É desagradável ter memória, vivemos atormentados por ela. Mais odioso quando não se trata de memória histórica, aquela que se repete sempre igual, o modo como é preservada na família, sobretudo nos homens. Minhas lembranças são reinvenções, sofrem quebras de ritmo, acréscimos, decréscimos, a ponto de se afastarem do fio condutor inicial e parecerem outra história. Preciso justificar isso a cada livro. 

Suponho que os leitores da Bíblia tenham conhecimento de que, ao contrário do que se imagina, não se trata de um livro ditado por Deus. Tudo nela é criação de poetas, místicos delirantes, narradores cultos. Os homens atribuíram um sentido sagrado a cada palavra, supondo que elas guardam a inquietação do fogo, ou o sossego de uma pedra. 

Algumas vezes desejei escrever um romance com palavras sem pronúncia, iguais, insípidas, inodoras e incolores, moléculas de H2O. Mas sempre sou invadido por sotaques, descubro no processo que cada pessoa é um dialeto e as palavras que brotam delas são códigos genéticos. 

Os acadêmicos não reconhecem o saber fora das salas de aula, é preciso romper com a tirania do suposto saber. Ornitólogos não questionam se os pássaros cantam com acentos diferentes uns dos outros. Por que acadêmicos se incomodam com falas humanas soando desiguais, se escrevendo diferentes do que eles estabelecem em cânones? 

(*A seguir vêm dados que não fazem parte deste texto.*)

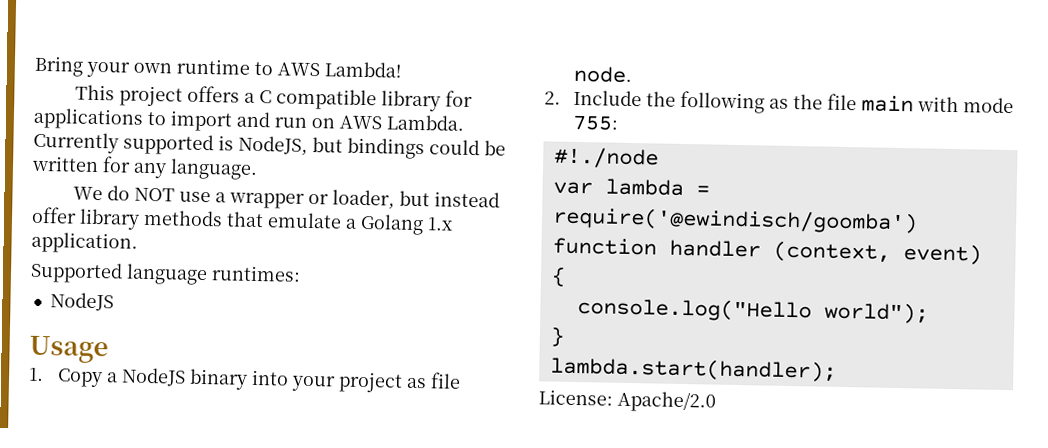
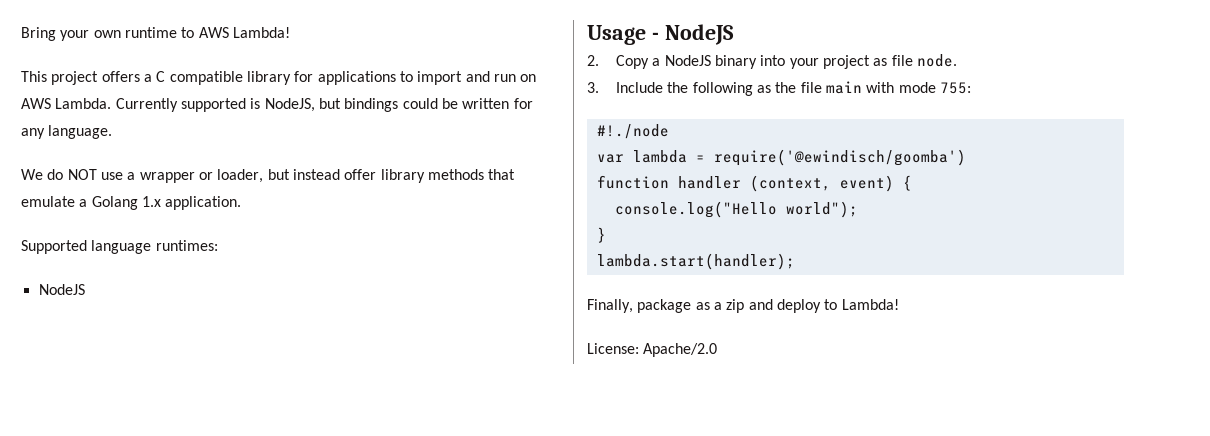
[28,367,44,382] // 1. -> [651,24,734,45] [587,55,599,66] - NodeJS // 2.
[544,91,561,105] 2. -> [587,82,599,93] 3.
(837, 369) none -> [587,299,899,313] // Finally, package as a zip and deploy to Lambda!

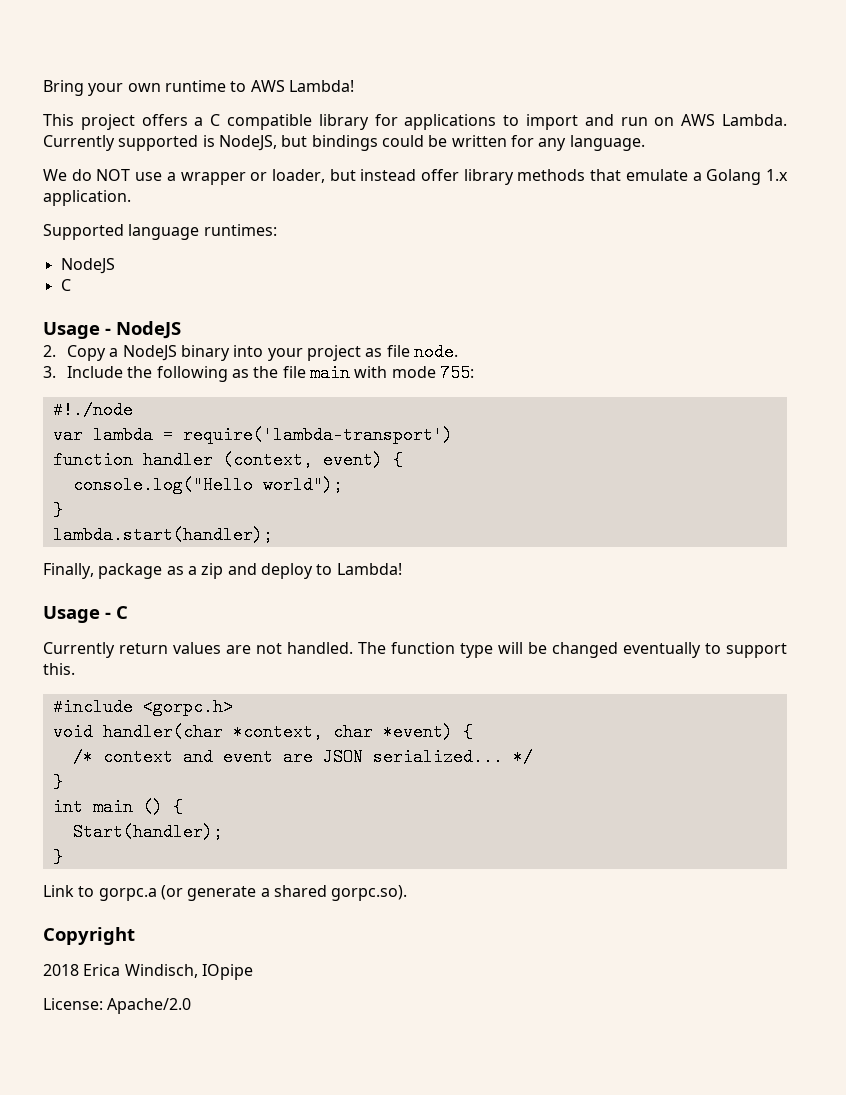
(85, 289) none -> [60,279,71,291] // C
[713,149,966,166] require('@ewindisch/goomba') -> [182,426,453,444] require('lambda-transport')
(899, 304) none -> [43,606,128,623] [43,642,787,658] [43,663,75,675] [52,698,233,716] [52,723,473,741] [72,748,533,766] [52,773,63,791] [52,798,183,816] [72,823,223,841] [52,848,63,866] [43,885,408,901] [43,927,135,945] [43,964,253,980] // Usage - C // Currently return values are not handled. The function type will be changed eventually to support this. // #include <gorpc.h> // void handler(char *context, char *event) { // /* context and event are JSON serialized... */ // } // int main () { // Start(handler); // } // Link to gorpc.a (or generate a shared gorpc.so). // Copyright // 2018 Erica Windisch, IOpipe

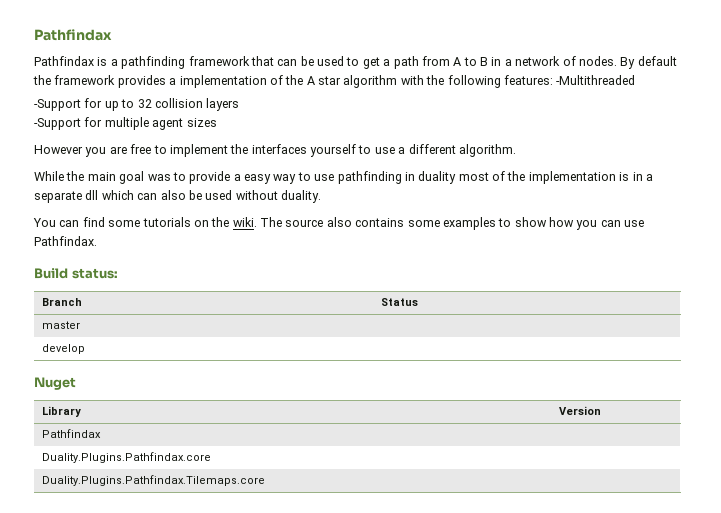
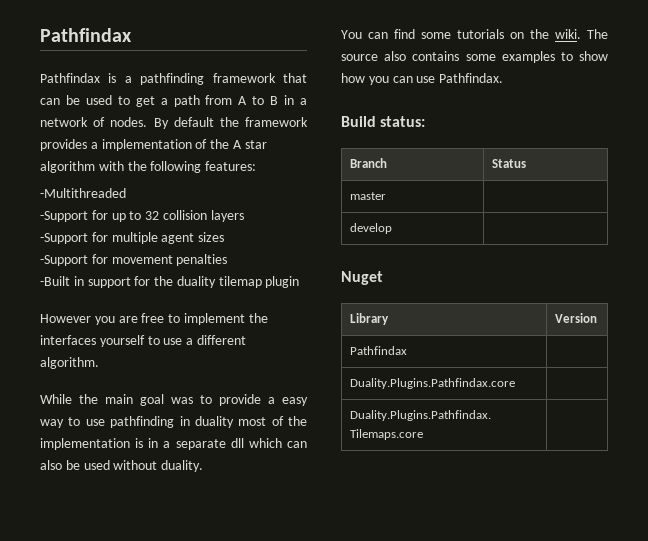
(553, 80) none -> (257, 166) //
(217, 122) none -> [40,254,228,266] [40,276,300,288] // -Support for movement penalties // -Built in support for the duality tilemap plugin

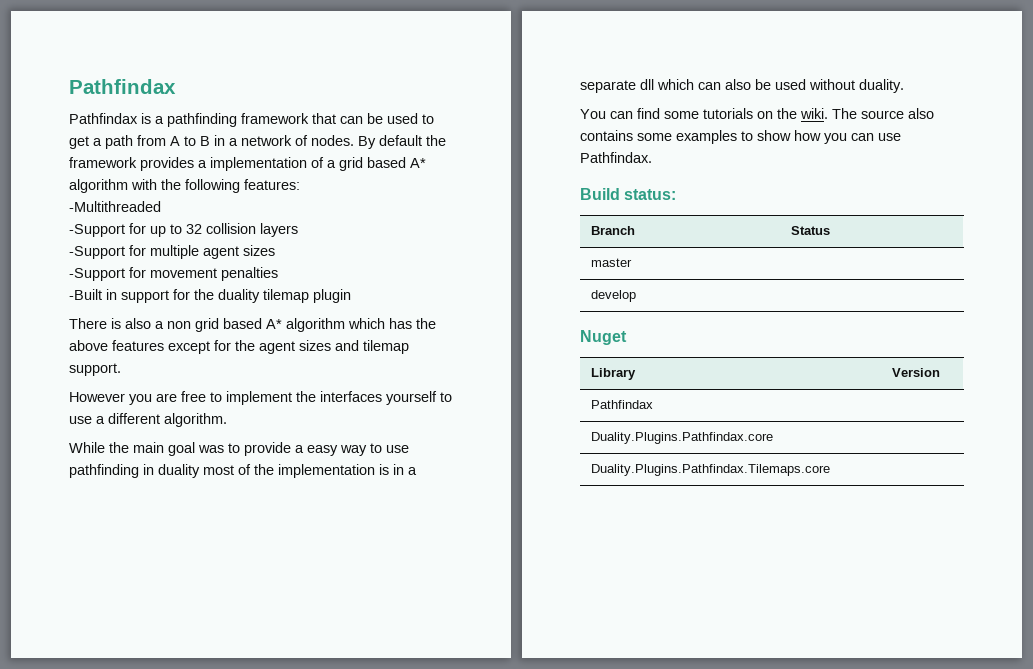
[210,139,267,149] the A star -> [327,157,426,171] a grid based A*
(300, 282) none -> [69,318,436,332] [69,340,409,354] [69,363,121,376] // There is also a non grid based A* algorithm which has the above features except for the agent sizes and tilemap support.

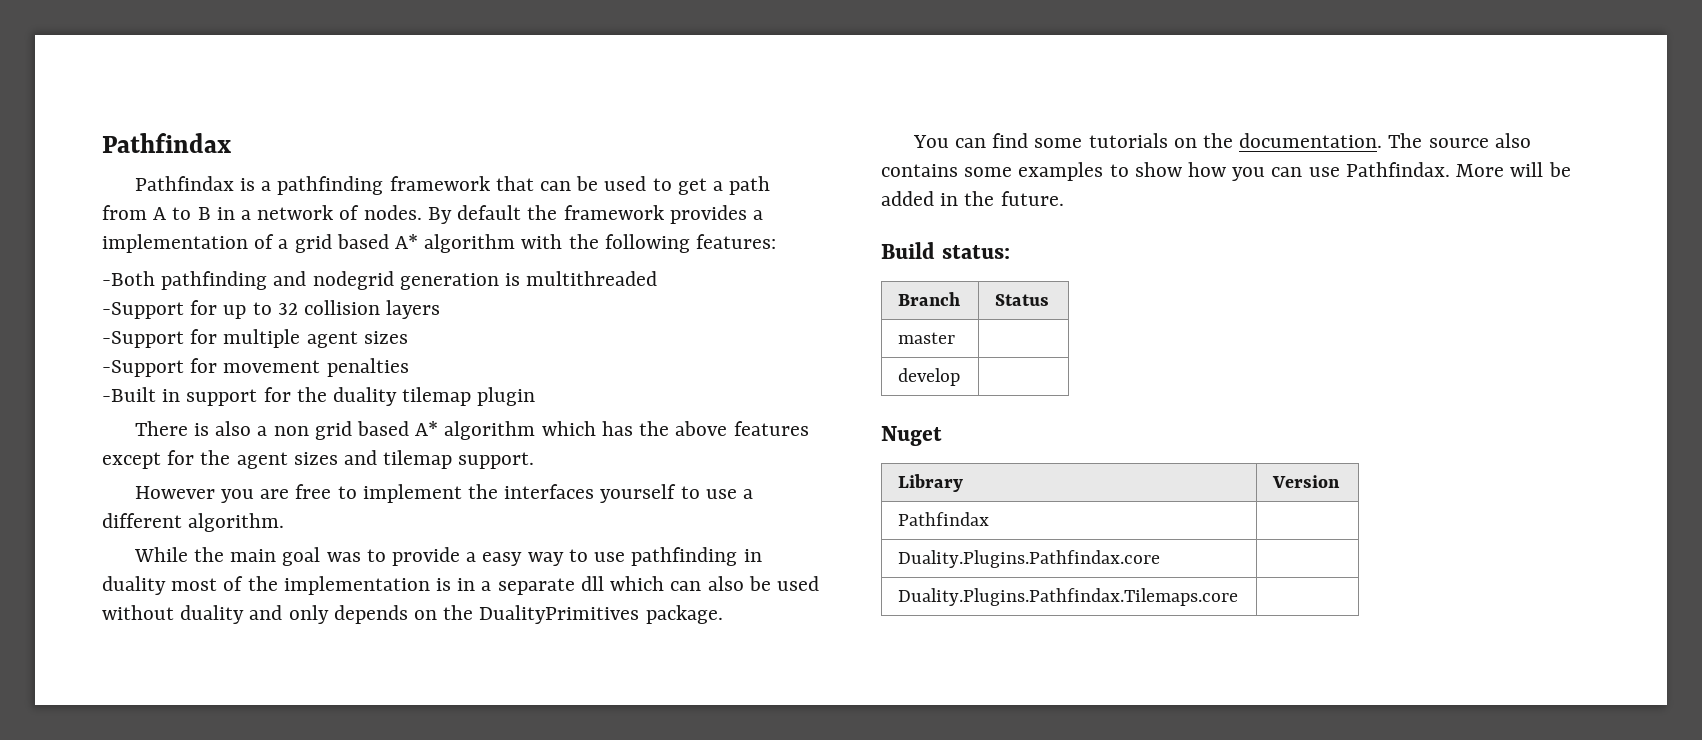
[69,201,161,212] -Multithreaded -> [102,271,658,290] -Both pathfinding and nodegrid generation is multithreaded
[859,79,904,93] duality. -> [180,605,723,624] duality and only depends on the DualityPrimitives package.
[800,108,828,119] wiki. -> [1239,133,1383,148] documentation.
(652, 157) none -> [1456,162,1571,177] [881,191,1064,206] More will be added in the future.

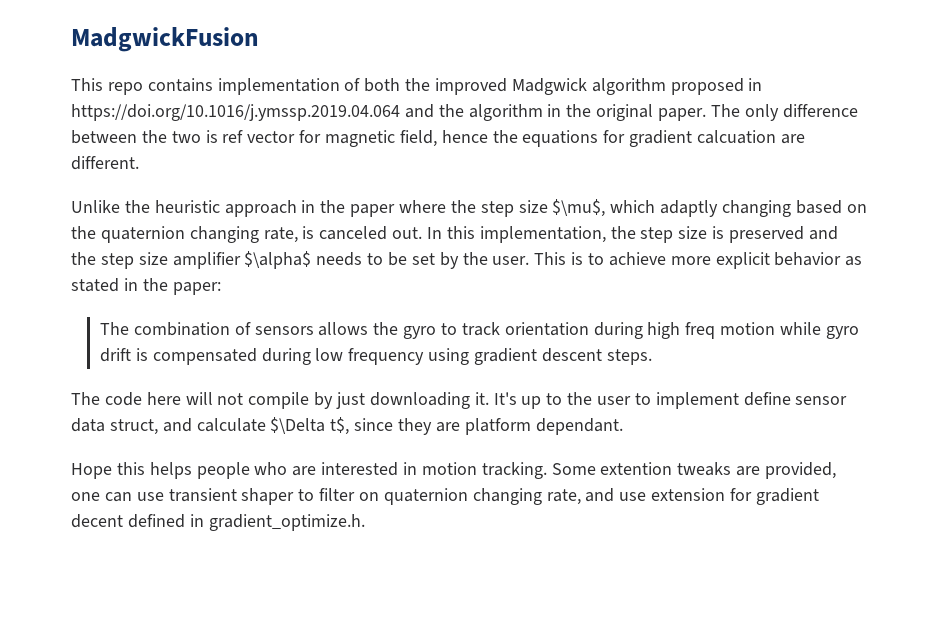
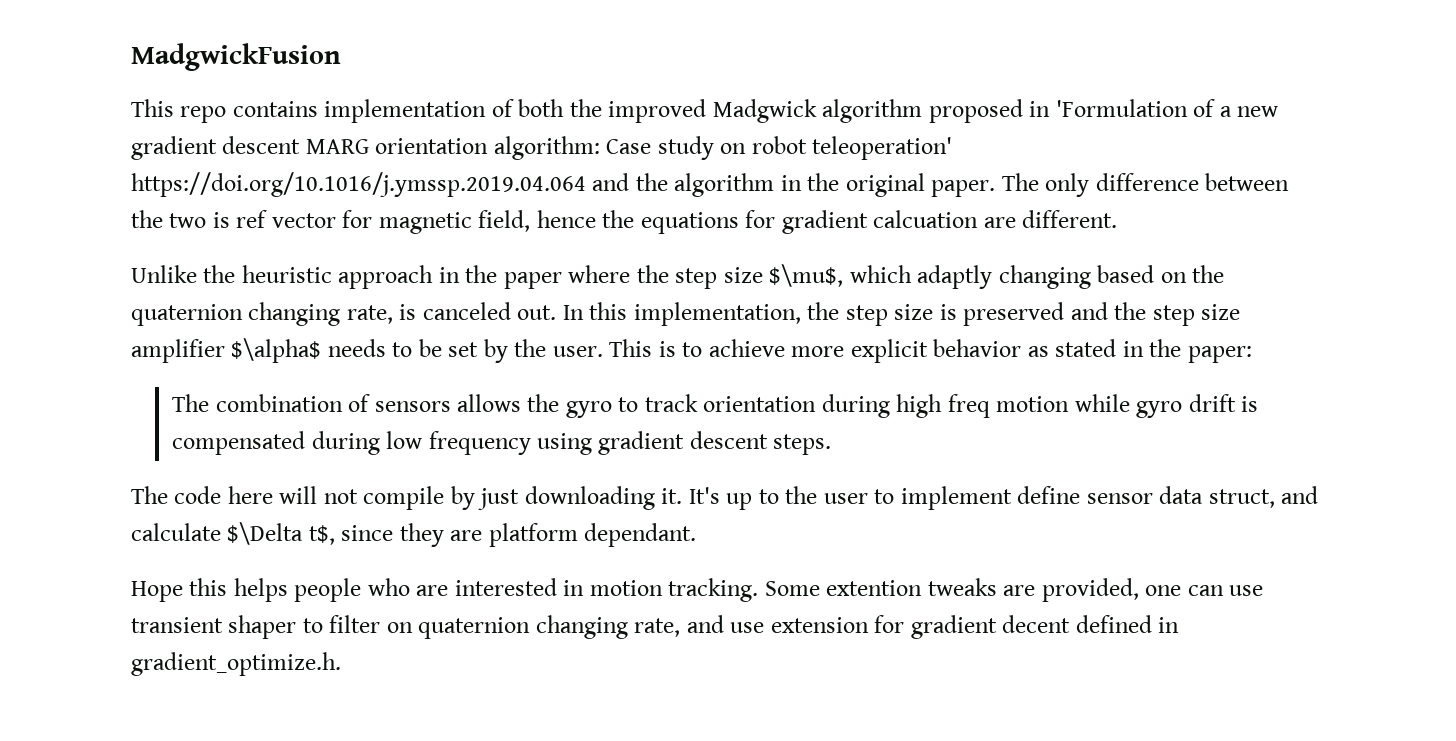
(763, 84) none -> [1055,99,1279,117] [131,136,953,160] 'Formulation of a new gradient descent MARG orientation algorithm: Case study on robot teleoperation'

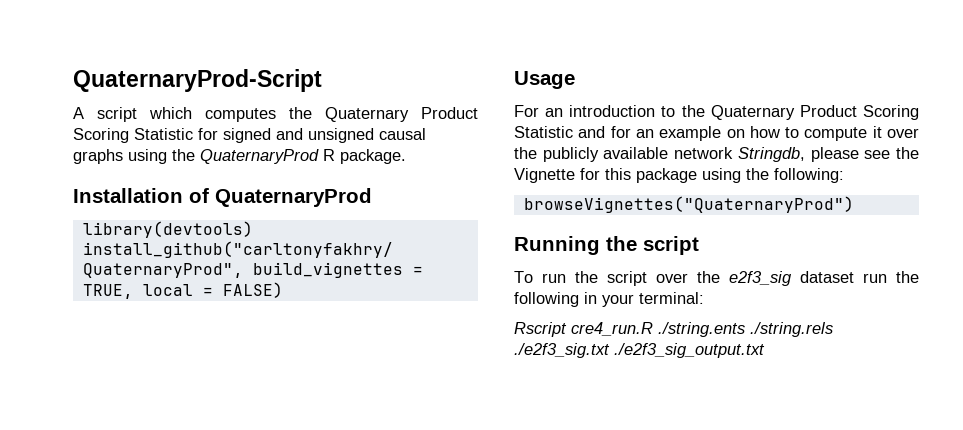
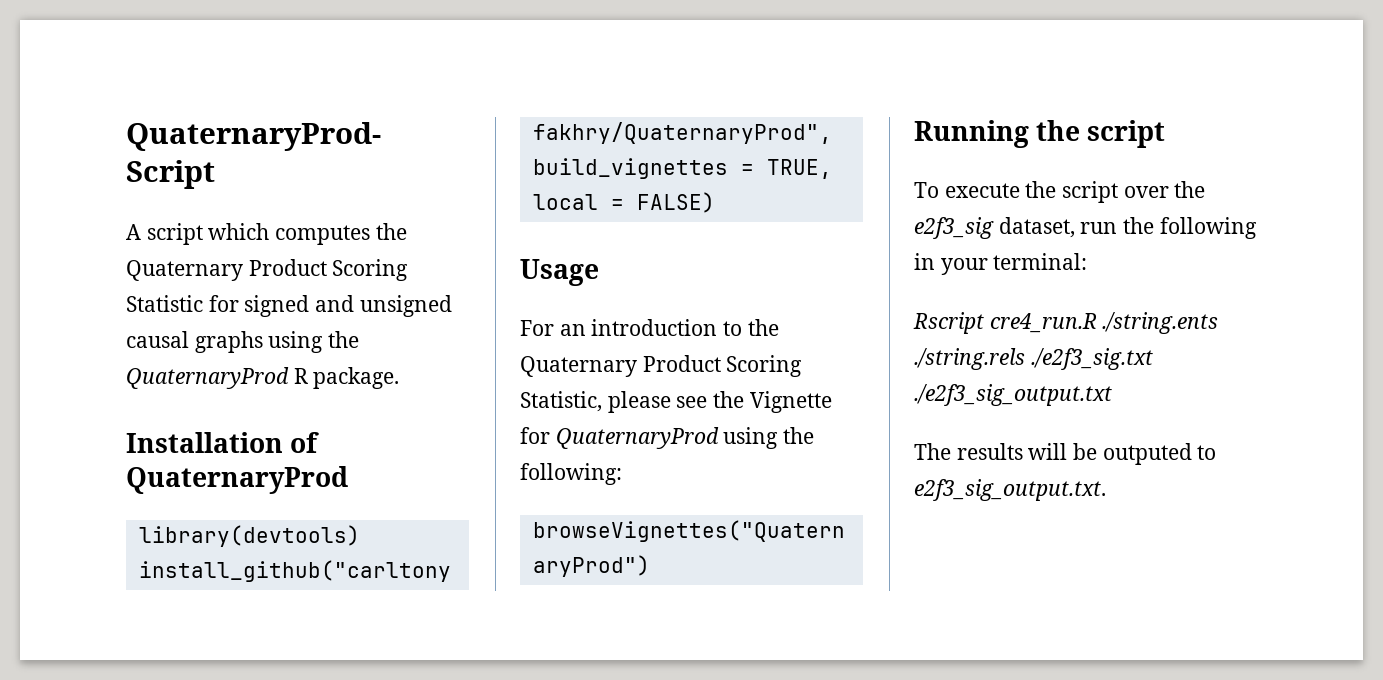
[514,126,919,141] [514,147,805,162] Statistic and for an example on how to compute it over the publicly available network Stringdb, -> [520,391,602,412] Statistic,
[605,168,697,183] this package -> [555,427,719,449] QuaternaryProd
[542,273,566,283] run -> [944,183,1020,198] execute
[800,271,854,283] dataset -> [998,217,1075,238] dataset,
(765, 350) none -> [914,443,1217,465] [914,479,1106,501] // The results will be outputed to e2f3_sig_output.txt.

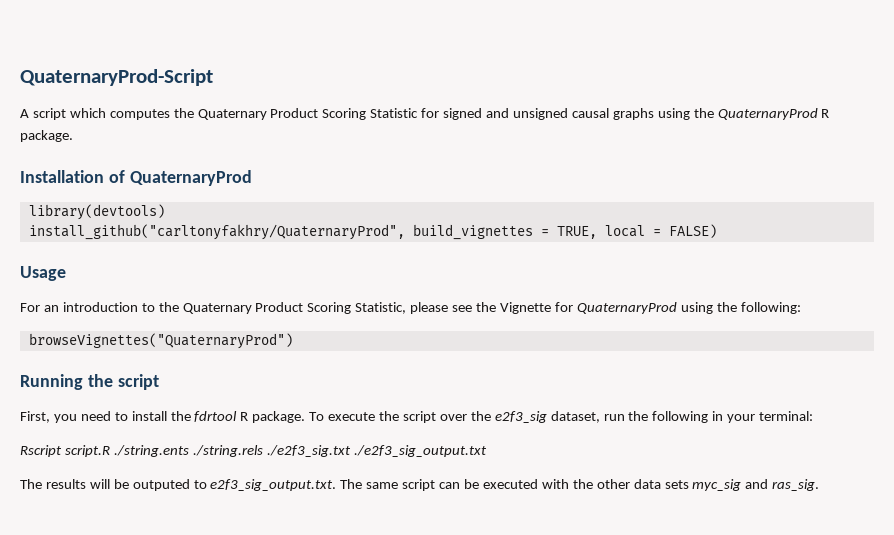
(1166, 134) none -> [20,411,306,423] First, you need to install the fdrtool R package.
[989,313,1097,333] cre4_run.R -> [64,445,110,457] script.R
(1106, 490) none -> [340,479,820,491] The same script can be executed with the other data sets myc_sig and ras_sig.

Linguistas lamentam o desaparecimento de muitos idiomas, durante a conquista de povos, como aconteceu nas Américas e na África. Bradam se os registros dessas línguas se perdem como no incêndio do Museu Nacional (RJ). Se alguns choram as perdas numa margem de rio, na outra margem apedrejam diferenças, dialetos, sotaques e regionalidades. Alheia ao que pensam os acadêmicos, a hegemonia de nosso jeito de falar e escrever se consuma na sintaxe do Sudeste, macaqueada sobretudo na televisão, onde se engole e vomita embalsamadas as falas e palavras do Brasil. 

Desculpem o mau humor e o desalento. Um casal de sabiás fez um ninho e pôs três ovos num arbusto de alpendre, em nossa casa. Vieram os saguis e comeram as avezinhas implumes, que nem voar aprenderam. O mesmo fazem conosco das bandas de cá do Nordeste, se escapamos de ser devorados ainda no ninho, atiram pedras em nosso voo. 

Não sei se o meu editor vai aceitar a reescrita da mesma história. É tarde para pensar nisso. Consumi anos em pesquisas históricas, ouvindo pessoas velhas, visitando lugares, lendo arquivos de igrejas. Sobretudo vasculhei a memória, onde empurraram conhecimentos que não escolhi guardar, mas se guardaram.